Letter to the editor: Beechwood development plan for road improvements cause for concern
Beware of the fox guarding the henhouse
–This Tuesday night, Oct. 6, 2020, the Beechwood housing development comes before the Paso Robles City Council for approval.
This project itself may not be of concern to a lot of you, especially if you don’t live or work over on the east side of Paso Robles. But no matter where you live in this town, what you should be concerned with is how this development gets handled by the city council.
This project is going to happen. The land has been zoned for this use, it has gone through the planning commission, and like it or not, it will be built.
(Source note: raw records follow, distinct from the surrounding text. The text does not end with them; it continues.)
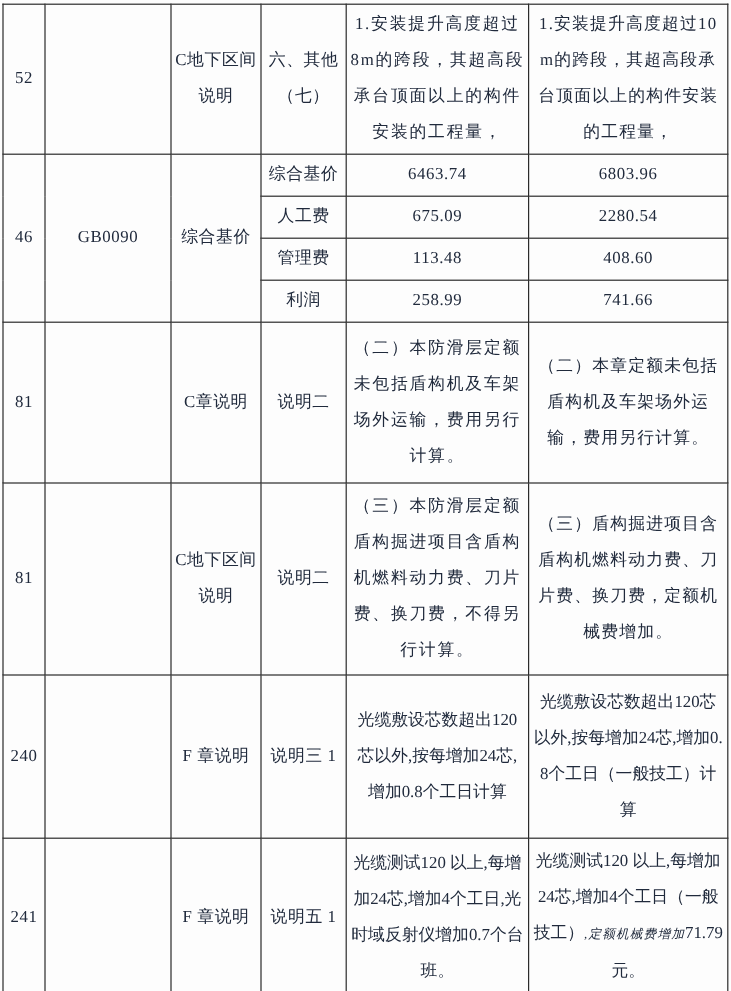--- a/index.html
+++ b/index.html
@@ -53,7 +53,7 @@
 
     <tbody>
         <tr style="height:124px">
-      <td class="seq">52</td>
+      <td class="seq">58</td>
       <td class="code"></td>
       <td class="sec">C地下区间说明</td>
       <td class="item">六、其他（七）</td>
However, what Tuesday night’s presentation to the city council for approval will be, is something far different than they originally proposed.
Which begs the question: Knowing that, how did the planning commission pass this on through?
There are several negative reports within the EIR that are being completely ignored. It is exactly what happened with the Olsen-Chandler Ranch development. Negative impacts on air quality, traffic, roads, etc. No amount of public input or fact presentations against those negative impacts was given a minute’s worth of consideration. The die was cast.
What I do want to focus on, is if this council will allow, or not allow, the developer to put off the road and infrastructure improvements they promised in the original documents.
The planning department and the city engineer are suggesting that the council approve the project and allow the developers to build and sell a certain amount of homes (hundreds) before they put in those promised improvements.
The city, in its argument for allowing this, is saying that those improvements may not be necessary for years, if ever. And that it puts an undue financial burden on the developer at the beginning of the project.
I’m stifling every single sarcastic remark that comes to mind when the city planners suggest we should allow this developer to go back on their word of what their original intentions were.
As far as the developer is concerned, this ain’t their first time at the rodeo. Isn’t adequate financing a criterion for the submission of a project to the city?
So if they claim they don’t have the money for the promised up-front improvements, then wait until you do. Or better yet, scale down the project.
Either way, the “financial burden” on the developer is not your problem or mine. And certainly, it should not be the determining factor in how this council votes.